Give every line of text from the records below as a JSON list of strings, one string per line, with blank lines left out. Leave the pictures out of the answer.
**** Data for analysis
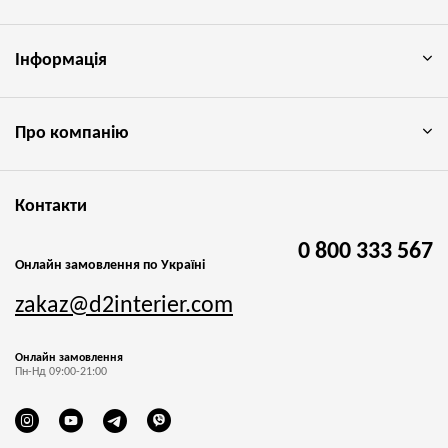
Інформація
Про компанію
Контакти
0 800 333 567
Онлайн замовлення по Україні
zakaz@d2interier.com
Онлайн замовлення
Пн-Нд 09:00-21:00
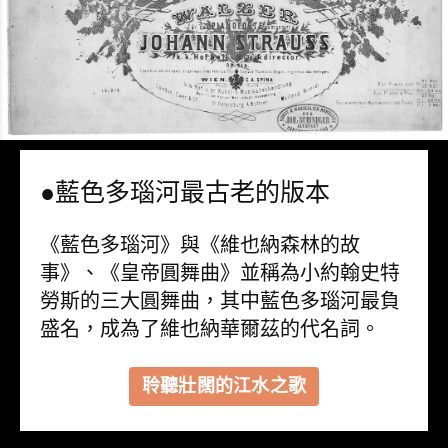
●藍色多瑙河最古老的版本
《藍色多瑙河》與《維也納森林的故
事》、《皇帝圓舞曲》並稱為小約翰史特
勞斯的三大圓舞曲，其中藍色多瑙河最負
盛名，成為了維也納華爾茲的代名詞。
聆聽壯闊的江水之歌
********
Task response
[
  "Інформація",
  "Про компанію",
  "Контакти",
  "0 800 333 567",
  "Онлайн замовлення по Україні",
  "zakaz@d2interier.com",
  "Онлайн замовлення",
  "Пн-Нд 09:00-21:00",
  "●藍色多瑙河最古老的版本",
  "《藍色多瑙河》與《維也納森林的故",
  "事》、《皇帝圓舞曲》並稱為小約翰史特",
  "勞斯的三大圓舞曲，其中藍色多瑙河最負",
  "盛名，成為了維也納華爾茲的代名詞。",
  "聆聽壯闊的江水之歌"
]